*TRY IT*: Only one stretch of the listing below is wanted. Give it again exactly, from the line with "X160080000Y-104238750D03*" through the line with "X191920000Y-81788500D03*".

*EXTRACTED DATA*:
::::::::::

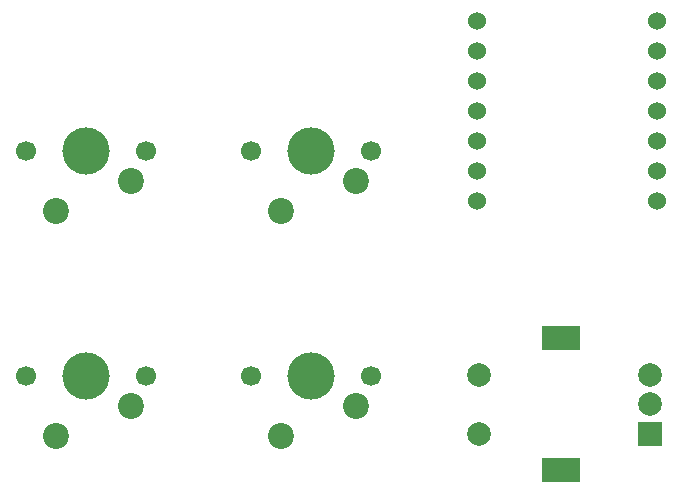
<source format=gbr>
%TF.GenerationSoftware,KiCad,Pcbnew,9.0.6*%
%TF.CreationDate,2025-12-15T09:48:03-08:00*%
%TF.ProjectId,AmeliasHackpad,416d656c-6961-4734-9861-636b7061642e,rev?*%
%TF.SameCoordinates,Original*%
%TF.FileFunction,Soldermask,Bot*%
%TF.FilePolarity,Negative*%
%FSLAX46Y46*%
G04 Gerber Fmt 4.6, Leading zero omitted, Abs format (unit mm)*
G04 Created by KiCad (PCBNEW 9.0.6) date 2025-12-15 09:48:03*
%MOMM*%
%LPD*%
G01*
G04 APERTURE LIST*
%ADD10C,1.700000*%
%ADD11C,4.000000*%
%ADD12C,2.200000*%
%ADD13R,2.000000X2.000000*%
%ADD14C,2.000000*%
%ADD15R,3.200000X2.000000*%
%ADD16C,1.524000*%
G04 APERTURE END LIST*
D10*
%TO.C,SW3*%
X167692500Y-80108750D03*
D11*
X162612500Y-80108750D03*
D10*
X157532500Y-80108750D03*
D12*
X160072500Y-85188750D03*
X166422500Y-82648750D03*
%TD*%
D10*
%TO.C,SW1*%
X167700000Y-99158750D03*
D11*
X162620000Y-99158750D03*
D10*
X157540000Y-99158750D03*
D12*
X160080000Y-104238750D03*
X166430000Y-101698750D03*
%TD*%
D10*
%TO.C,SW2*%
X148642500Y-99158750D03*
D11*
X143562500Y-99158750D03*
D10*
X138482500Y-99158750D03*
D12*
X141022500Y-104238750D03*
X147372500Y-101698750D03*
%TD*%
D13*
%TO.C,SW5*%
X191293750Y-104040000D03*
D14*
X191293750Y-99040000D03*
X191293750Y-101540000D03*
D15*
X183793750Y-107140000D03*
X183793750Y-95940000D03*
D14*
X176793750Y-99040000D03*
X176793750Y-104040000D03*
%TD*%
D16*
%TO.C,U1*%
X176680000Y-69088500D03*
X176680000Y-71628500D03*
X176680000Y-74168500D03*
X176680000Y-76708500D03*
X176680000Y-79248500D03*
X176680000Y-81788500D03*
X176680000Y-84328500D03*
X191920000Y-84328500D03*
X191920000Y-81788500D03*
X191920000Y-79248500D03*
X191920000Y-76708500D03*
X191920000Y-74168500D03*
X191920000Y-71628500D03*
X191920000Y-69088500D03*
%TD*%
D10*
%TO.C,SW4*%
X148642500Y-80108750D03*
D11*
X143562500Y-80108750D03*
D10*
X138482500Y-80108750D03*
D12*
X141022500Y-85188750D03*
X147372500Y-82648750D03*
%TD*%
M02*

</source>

::::::::::

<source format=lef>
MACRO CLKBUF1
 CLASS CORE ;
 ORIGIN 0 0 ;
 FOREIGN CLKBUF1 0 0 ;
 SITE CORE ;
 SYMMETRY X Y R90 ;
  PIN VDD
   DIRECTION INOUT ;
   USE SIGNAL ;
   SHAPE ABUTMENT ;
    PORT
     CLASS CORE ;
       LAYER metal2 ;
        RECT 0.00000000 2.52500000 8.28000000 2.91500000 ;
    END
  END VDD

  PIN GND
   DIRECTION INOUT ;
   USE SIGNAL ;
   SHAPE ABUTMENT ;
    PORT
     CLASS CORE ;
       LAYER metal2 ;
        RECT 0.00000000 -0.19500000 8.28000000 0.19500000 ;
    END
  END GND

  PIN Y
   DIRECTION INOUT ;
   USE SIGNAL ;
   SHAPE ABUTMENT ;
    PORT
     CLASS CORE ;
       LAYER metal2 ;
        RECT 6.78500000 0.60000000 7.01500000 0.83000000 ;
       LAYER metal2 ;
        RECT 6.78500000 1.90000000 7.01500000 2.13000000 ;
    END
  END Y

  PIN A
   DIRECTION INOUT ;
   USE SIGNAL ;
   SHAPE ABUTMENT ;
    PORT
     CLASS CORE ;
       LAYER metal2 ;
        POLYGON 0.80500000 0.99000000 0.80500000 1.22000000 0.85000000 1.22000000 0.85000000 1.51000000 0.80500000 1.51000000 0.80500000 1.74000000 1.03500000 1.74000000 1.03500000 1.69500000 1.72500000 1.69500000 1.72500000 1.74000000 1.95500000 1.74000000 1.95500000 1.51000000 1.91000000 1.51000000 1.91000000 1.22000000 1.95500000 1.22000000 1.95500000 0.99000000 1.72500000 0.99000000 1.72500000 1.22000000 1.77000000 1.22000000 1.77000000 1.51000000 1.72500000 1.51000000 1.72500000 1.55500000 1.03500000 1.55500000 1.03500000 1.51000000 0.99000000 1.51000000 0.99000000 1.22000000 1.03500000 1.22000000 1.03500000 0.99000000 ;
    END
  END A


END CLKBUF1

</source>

::::::::::

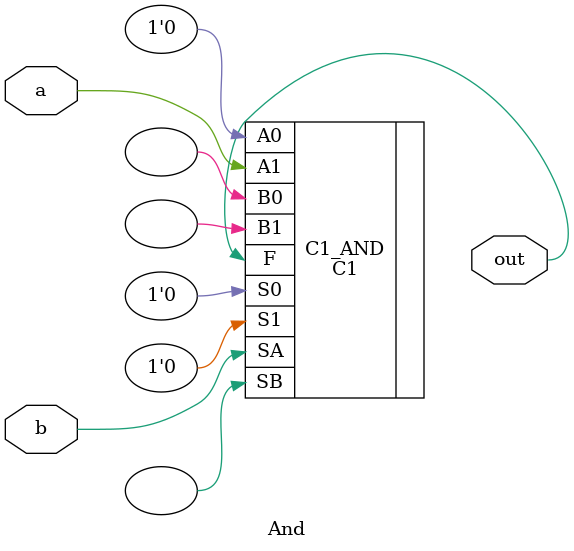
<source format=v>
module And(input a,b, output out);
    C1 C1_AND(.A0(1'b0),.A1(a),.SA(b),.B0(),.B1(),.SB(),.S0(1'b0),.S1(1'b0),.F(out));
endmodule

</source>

::::::::::

*WRITTEN ANSWER*:
X160080000Y-104238750D03*
X166430000Y-101698750D03*
%TD*%
D10*
%TO.C,SW2*%
X148642500Y-99158750D03*
D11*
X143562500Y-99158750D03*
D10*
X138482500Y-99158750D03*
D12*
X141022500Y-104238750D03*
X147372500Y-101698750D03*
%TD*%
D13*
%TO.C,SW5*%
X191293750Y-104040000D03*
D14*
X191293750Y-99040000D03*
X191293750Y-101540000D03*
D15*
X183793750Y-107140000D03*
X183793750Y-95940000D03*
D14*
X176793750Y-99040000D03*
X176793750Y-104040000D03*
%TD*%
D16*
%TO.C,U1*%
X176680000Y-69088500D03*
X176680000Y-71628500D03*
X176680000Y-74168500D03*
X176680000Y-76708500D03*
X176680000Y-79248500D03*
X176680000Y-81788500D03*
X176680000Y-84328500D03*
X191920000Y-84328500D03*
X191920000Y-81788500D03*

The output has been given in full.